Humanisme et autorité
Par Christian
FREMAUX avocat honoraire et élu local.
C’est
reparti ou plutôt cela continue, le débat entre
bons sentiments ou humanisme, et autorité pris dans le sens d’inhumanité
et de force. La loi sur l’asile et l’immigration que le gouvernement concocte a été esquissée
par le président Macron lors de sa visite à Calais et sa rencontre avec des
migrants , de vrais réfugiés puisque venant du Soudan semble -t- il ? S’il
s’était agi d’albanais aurait-on protesté ? La future loi qui a pour
objectif de maîtriser l’immigration n’est pas encore connue mais déjà les
associations, les défenseurs des droits de l’homme, tous ceux qui ont une
conscience pour les autres et font de l’être humain la priorité quelques soient
les circonstances, les lieux et les possibilités, sont contre , farouchement
contre et sont prêts à en découdre !
Mais ne
pourrait-on pas aborder les sujets qui fâchent d’une autre manière, qui ne soit
pas conflictuelle comme si le ciel allait nous tomber sur la tête. A force d’entendre
que le fascisme ne passera pas, qu’il y a un racisme d’Etat, que quasiment
l’homme est un porc pour tout, ce qui est faux ou pour le moins excessif, qu’il
ne faut rien ni personne discriminer ce qui est exact, et que seuls les
rapports de force comptent surtout quand ils émanent d’un infime minorité, on
se lasse, on se fatigue et on se demande pourquoi il faut s’incliner tout le
temps en vertu de la bien -pensance, pourquoi la majorité silencieuse ne fait
pas la loi, pourquoi on se sent toujours coupable de quelque chose, pourquoi il
faut se repentir et réécrire l’histoire quand la fin ne convient pas (comme
Carmen qui désormais tue son harceleur) , pourquoi l’excuse pour tout et rien
est devenue la norme, et pourquoi il y a une police de la pensée avec des
ayatollahs vigilants qui guettent ce qui ne leur convient pas et clouent au
pilori médiatique ceux qui ne pensent pas comme eux. Georges Orwell est
dépassé. Halte au feu.
Est-ce un
oxymore quand on parle d’une autorité humaniste, celle qui concilie les droits
et les devoirs, qui fait respecter les règles et la loi, qui sanctionne les
infractions et qui comprend les pauvres, les exclus, les faibles, les
persécutés divers, les malheureux en général. « Entre le fort et le faible,
entre le riche et le pauvre, entre le maître et le serviteur, c’est la
liberté qui opprime et la loi qui affranchit » déclarait jean- baptiste Lacordaire religieux
dominicain (1802-1861).

--

## TRAVAIL À FAIRE
- 1) Traduisez en anglais la phrase suivante du texte sur l'humanisme et l'autorité : « Mais ne pourrait-on pas aborder les sujets qui fâchent d'une autre manière, qui ne soit pas conflictuelle comme si le ciel allait nous tomber sur la tête. »
- 2) Poursuivez le texte sur l'humanisme et l'autorité après sa dernière phrase.

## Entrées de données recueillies
--

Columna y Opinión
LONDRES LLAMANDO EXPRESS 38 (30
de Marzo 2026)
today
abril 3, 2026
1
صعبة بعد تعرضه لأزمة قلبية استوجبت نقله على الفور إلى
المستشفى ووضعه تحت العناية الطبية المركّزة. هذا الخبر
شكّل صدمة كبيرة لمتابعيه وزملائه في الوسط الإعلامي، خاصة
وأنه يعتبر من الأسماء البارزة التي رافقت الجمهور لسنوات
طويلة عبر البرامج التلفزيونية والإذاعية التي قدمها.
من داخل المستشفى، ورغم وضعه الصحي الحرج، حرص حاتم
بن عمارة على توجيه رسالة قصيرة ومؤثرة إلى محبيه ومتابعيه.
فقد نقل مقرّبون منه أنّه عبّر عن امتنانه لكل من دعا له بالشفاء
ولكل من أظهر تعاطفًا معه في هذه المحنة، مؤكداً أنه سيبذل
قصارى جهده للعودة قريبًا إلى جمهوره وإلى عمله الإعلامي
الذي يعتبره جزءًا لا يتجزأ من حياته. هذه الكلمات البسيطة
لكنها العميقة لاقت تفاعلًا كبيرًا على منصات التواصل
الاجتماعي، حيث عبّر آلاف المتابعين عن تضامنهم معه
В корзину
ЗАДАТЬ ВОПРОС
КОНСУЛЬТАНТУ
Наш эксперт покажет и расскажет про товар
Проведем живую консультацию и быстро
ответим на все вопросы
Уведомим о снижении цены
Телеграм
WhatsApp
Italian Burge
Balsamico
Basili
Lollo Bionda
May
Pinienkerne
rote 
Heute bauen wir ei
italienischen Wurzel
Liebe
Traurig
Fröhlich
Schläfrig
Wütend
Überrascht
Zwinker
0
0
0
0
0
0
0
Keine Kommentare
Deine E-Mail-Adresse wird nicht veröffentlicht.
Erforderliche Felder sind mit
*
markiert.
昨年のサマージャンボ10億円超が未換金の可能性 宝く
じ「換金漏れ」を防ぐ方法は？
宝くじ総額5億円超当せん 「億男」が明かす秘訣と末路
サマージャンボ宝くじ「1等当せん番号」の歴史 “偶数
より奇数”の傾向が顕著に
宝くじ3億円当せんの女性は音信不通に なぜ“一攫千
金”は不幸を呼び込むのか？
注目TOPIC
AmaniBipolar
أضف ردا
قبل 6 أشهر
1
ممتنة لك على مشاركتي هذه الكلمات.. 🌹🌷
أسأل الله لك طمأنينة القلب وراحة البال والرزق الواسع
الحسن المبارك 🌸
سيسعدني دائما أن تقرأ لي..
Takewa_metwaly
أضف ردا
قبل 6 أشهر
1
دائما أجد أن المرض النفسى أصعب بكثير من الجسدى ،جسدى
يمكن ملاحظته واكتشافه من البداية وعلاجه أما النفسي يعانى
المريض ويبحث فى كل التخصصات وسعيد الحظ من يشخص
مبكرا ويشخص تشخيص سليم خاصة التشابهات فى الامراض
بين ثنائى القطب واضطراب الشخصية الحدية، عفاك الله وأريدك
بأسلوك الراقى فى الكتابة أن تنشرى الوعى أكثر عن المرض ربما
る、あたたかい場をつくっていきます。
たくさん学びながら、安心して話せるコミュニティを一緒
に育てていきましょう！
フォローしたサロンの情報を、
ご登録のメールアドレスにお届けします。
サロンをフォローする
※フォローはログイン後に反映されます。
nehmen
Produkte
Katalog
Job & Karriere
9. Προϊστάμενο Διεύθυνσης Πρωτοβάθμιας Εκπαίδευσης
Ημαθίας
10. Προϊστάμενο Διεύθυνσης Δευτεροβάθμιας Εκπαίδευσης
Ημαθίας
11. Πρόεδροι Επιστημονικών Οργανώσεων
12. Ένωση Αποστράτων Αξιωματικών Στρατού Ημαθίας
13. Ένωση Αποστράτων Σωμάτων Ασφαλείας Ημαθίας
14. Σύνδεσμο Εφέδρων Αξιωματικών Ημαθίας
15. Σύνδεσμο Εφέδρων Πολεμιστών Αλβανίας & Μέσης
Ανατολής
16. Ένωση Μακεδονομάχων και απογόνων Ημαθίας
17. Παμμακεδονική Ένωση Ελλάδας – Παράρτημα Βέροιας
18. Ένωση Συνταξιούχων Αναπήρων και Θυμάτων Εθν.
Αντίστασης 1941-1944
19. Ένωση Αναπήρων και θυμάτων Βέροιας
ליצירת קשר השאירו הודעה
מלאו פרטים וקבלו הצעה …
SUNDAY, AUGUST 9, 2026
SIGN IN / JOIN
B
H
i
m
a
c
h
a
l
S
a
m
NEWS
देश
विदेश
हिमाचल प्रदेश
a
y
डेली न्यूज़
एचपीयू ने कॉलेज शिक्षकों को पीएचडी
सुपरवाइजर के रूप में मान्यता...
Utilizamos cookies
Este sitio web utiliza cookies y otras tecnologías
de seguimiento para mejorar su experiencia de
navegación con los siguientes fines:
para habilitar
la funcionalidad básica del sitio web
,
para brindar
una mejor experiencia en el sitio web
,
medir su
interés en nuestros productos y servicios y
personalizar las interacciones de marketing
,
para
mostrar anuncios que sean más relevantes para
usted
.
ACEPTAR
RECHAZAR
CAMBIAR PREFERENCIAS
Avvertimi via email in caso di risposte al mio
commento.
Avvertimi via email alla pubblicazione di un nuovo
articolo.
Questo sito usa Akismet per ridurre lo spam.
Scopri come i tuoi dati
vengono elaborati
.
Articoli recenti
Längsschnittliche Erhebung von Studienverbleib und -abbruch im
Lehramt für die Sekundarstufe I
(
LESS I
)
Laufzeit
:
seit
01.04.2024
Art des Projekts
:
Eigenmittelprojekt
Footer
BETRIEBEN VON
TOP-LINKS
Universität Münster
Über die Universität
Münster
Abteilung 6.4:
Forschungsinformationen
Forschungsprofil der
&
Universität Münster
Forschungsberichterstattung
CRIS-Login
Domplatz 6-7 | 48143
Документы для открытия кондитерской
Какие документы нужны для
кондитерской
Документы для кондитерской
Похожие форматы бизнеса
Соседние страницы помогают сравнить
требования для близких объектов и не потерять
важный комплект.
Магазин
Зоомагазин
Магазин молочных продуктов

--

## RÉPONSES ATTENDUES
- 1) But couldn't we approach contentious subjects in another way, one that is not confrontational, as if the sky were about to fall on our heads.

- 2)
Peut-on
imaginer de laisser les choses en l’état et ne pas avoir une politique migratoire
jugée « inhumaine » par certains dont des députés de La République en
marche ?. Est-il humain d’accueillir
tous les migrants, qu’ils soient réfugiés stricto sensu, ou pour des raisons économiques, climatiques ou
culturelles voire religieuses pour les laisser dans une impasse et
finalement les renvoyer chez le voisin ou d’où ils viennent ? Les
habitants des territoires concernés, comme à Calais, Ouistreham, ou Vintimille
et la Savoie désormais n’ont-ils pas le
droit , comme tous les citoyens français de vivre dans la paix, sans avoir peur
à tort ou à raison , sans subir des exactions avérées certes commises par des
voyous en petit nombre mais qui sont. La
république ne doit-elle pas protéger d’abord ses citoyens ? Il est facile
d’être généreux à distance, de dénoncer les sans cœurs d’autres régions, et de
ne voir que de loin la complexité et la
réalité du problème. Sans oublier les forces de l’ordre qui font un travail
ingrat , qui sont accusées sans preuve - des fake news ?- des pires maux,
les pompiers et les services de santé qui font le maximum, tandis que les
collectivités locales sur place y vont de leur budget et de la critique de
leurs administrés.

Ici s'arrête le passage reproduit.